The BBC’s Matthew Price said locals had told him they wanted the prime minister to “cut out” Kensington and Chelsea council from the relief effort.
He said senior members of the residents’ association described an “absolute chaos” of “no organisation” from officials.
He added: “They do not believe they are capable of managing the response. Such is the total and utter lack of trust.”
Reverend Mike Long, from Notting Hill Methodist Church, told Radio 4’s Today that people in the community were furious.
He said: “People are incredibly angry, they’re bewildered, they’re confused, they have lots and lots of questions.

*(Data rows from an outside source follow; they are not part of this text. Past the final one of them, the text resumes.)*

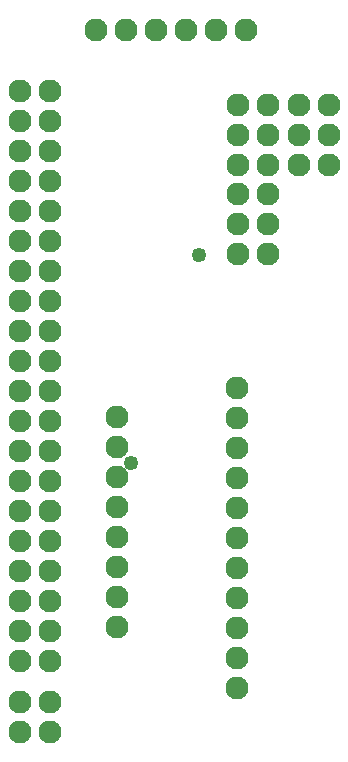
<source format=gts>
G04 MADE WITH FRITZING*
G04 WWW.FRITZING.ORG*
G04 DOUBLE SIDED*
G04 HOLES PLATED*
G04 CONTOUR ON CENTER OF CONTOUR VECTOR*
%ASAXBY*%
%FSLAX23Y23*%
%MOIN*%
%OFA0B0*%
%SFA1.0B1.0*%
%ADD10C,0.049370*%
%ADD11C,0.076929*%
%LNMASK1*%
G90*
G70*
G54D10*
X698Y1695D03*
G54D11*
X853Y2445D03*
X753Y2445D03*
X653Y2445D03*
X553Y2445D03*
X453Y2445D03*
X353Y2445D03*
X100Y2241D03*
X100Y2141D03*
X100Y2041D03*
X100Y1941D03*
X100Y1841D03*
X100Y1741D03*
X100Y1641D03*
X100Y1541D03*
X100Y1441D03*
X100Y1341D03*
X100Y1241D03*
X100Y1141D03*
X100Y1041D03*
X100Y941D03*
X100Y841D03*
X100Y741D03*
X100Y641D03*
X100Y541D03*
X100Y441D03*
X100Y341D03*
X100Y2241D03*
X100Y2141D03*
X100Y2041D03*
X100Y1941D03*
X100Y1841D03*
X100Y1741D03*
X100Y1641D03*
X100Y1541D03*
X100Y1441D03*
X100Y1341D03*
X100Y1241D03*
X100Y1141D03*
X100Y1041D03*
X100Y941D03*
X100Y841D03*
X100Y741D03*
X100Y641D03*
X100Y541D03*
X100Y441D03*
X100Y341D03*
X200Y341D03*
X200Y441D03*
X200Y541D03*
X200Y641D03*
X200Y741D03*
X200Y841D03*
X200Y941D03*
X200Y1041D03*
X200Y1141D03*
X200Y1241D03*
X200Y1341D03*
X200Y1441D03*
X200Y1541D03*
X200Y1641D03*
X200Y1741D03*
X200Y1841D03*
X200Y1941D03*
X200Y2041D03*
X200Y2141D03*
X200Y2241D03*
X423Y1153D03*
X423Y1053D03*
X423Y953D03*
X423Y853D03*
X423Y753D03*
X423Y653D03*
X423Y553D03*
X423Y453D03*
X824Y1251D03*
X824Y1151D03*
X824Y1051D03*
X824Y951D03*
X824Y851D03*
X824Y751D03*
X824Y651D03*
X824Y551D03*
X824Y451D03*
X824Y351D03*
X824Y251D03*
G54D10*
X470Y1002D03*
G54D11*
X100Y103D03*
X200Y103D03*
X100Y103D03*
X200Y103D03*
X200Y203D03*
X100Y203D03*
X928Y1696D03*
X928Y1796D03*
X928Y1896D03*
X928Y1696D03*
X928Y1796D03*
X928Y1896D03*
X828Y1896D03*
X828Y1796D03*
X828Y1696D03*
X1129Y1995D03*
X1129Y2095D03*
X1129Y2195D03*
X1129Y1995D03*
X1129Y2095D03*
X1129Y2195D03*
X1029Y2195D03*
X1029Y2095D03*
X1029Y1995D03*
X928Y1995D03*
X928Y2095D03*
X928Y2195D03*
X928Y1995D03*
X928Y2095D03*
X928Y2195D03*
X828Y2195D03*
X828Y2095D03*
X828Y1995D03*
G04 End of Mask1*
M02*
</source>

They feel they’re not being listened to and what they have been saying has not been listened to, and they don’t know how to be able to express those things at the moment.”
Mrs May has faced criticism for not meeting survivors in the immediate aftermath, unlike Labour leader Jeremy Corbyn and Mayor of London Sadiq Khan.
Mr Corbyn has called for empty local homes to be requisitioned if necessary.
The prime minister has committed £5m for clothes, food and emergency supplies but was heckled with chants of “coward” after meeting survivors of the fire on Friday.
The £5m Grenfell Tower Residents’ Discretionary Fund includes the aim to re-house residents within three weeks as close to where they lived before as possible, to pay for temporary housing in the meantime and to provide extra financial assistance.
First Secretary of State Damian Green defended the prime minister from accusations that she had misjudged the public mood, saying criticism of her was “unfair”.
He told BBC Breakfast: “She is as distraught as anyone, as all of us are, we all feel the sadness, we all recognise the anger and can see why people are that angry and the prime minister feels that as much as anyone.”
He added that she had listened to residents’ concerns and was “acting on those concerns as quickly as possible”.
Mrs May had told BBC Newsnight on Friday the government was doing all it could to help.
On Friday night, hundreds of mourners stood arm in arm at a vigil and held a two-minute silence for victims of the fire.
Many wept openly as candles illuminated the road outside the Latymer Christian Centre, yards from the site of the blaze.
It came after emergency services spent a third day searching for bodies in the burnt-out tower in North Kensington.
Developments expected today include:
- Theresa May’s new Grenfell taskforce, which includes representatives of central government and Kensington and Chelsea Council, is due to meet.
- Cardinal Vincent Nicholas, the Catholic Archbishop of Westminster, will lead an adoration and mass in memory of the fire victims at the nearby St Pius X Church.
The Confederation of Fire Protection Associations-International – a global body of fire protection organizations – said the quick fire spread seen at Grenfell was “eerily similar” to other high-rise fires in Australia and the United Arab Emirates.
The organisation said it was “deeply concerned” that there were many high-rise buildings around the world with flammable materials installed.
So far in the investigation:
- Six victims of the blaze have been provisionally identified by police
- Of those killed, one died in hospital
- Fire chiefs say they do not expect to find more survivors
- A total of 24 people remained in hospital – 12 in a critical condition
- A criminal investigation has been launched
- UK councils are carrying out urgent reviews of their tower blocks, according to the Local Government Association
- The British Red Cross has launched an appeal to raise money for those affected
- The emergency number for people concerned about friends and family is 0800 0961 233
First victims named
On Thursday, the first victim of the fire was named as Syrian refugee Mohammed Alhajali, 23.
The Syria Solidarity Campaign said Mr Alhajali, a civil engineering student, had been in a flat on the 14th floor when the fire broke out, and had spent two hours on the phone to a friend in Syria.
Two other victims have also been named.
Five-year-old Isaac Shawo reportedly got separated from his family in the smoke and later died.
Artist and photographer Khadija Saye, 24, lived on the 20th floor and also died.